RAW DATA Block Start

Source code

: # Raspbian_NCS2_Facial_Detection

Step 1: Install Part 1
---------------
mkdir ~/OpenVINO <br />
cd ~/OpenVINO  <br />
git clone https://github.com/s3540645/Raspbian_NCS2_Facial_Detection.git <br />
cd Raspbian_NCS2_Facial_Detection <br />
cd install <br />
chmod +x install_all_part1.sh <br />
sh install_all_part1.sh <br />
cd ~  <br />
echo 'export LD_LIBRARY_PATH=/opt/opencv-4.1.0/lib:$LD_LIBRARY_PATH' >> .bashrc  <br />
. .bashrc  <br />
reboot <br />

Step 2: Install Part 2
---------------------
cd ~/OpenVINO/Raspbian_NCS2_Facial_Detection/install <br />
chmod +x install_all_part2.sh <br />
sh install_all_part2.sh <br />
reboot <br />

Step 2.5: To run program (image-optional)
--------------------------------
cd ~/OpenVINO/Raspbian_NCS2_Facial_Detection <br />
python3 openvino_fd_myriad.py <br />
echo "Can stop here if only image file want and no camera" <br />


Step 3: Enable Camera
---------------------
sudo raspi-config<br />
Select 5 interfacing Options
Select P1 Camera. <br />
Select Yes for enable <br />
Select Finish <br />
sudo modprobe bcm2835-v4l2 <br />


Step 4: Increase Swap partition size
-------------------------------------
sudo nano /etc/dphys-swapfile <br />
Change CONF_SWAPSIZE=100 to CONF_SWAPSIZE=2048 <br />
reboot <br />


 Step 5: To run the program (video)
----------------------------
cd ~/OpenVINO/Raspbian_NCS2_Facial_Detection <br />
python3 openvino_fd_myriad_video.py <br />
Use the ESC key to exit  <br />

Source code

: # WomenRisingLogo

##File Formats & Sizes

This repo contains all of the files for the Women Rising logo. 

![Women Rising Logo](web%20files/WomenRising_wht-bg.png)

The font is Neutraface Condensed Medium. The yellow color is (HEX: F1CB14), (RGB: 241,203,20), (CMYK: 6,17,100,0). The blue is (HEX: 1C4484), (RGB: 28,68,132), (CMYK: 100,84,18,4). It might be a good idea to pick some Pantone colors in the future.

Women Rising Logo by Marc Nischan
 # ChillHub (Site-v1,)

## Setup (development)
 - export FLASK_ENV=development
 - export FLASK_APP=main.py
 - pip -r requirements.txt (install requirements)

RAW DATA Block End

▸ **WORK INSTRUCTION**: Give the total number of lines in the entries that contain the word "image", with no other words.

▸ **ANSWER SECTION**: 2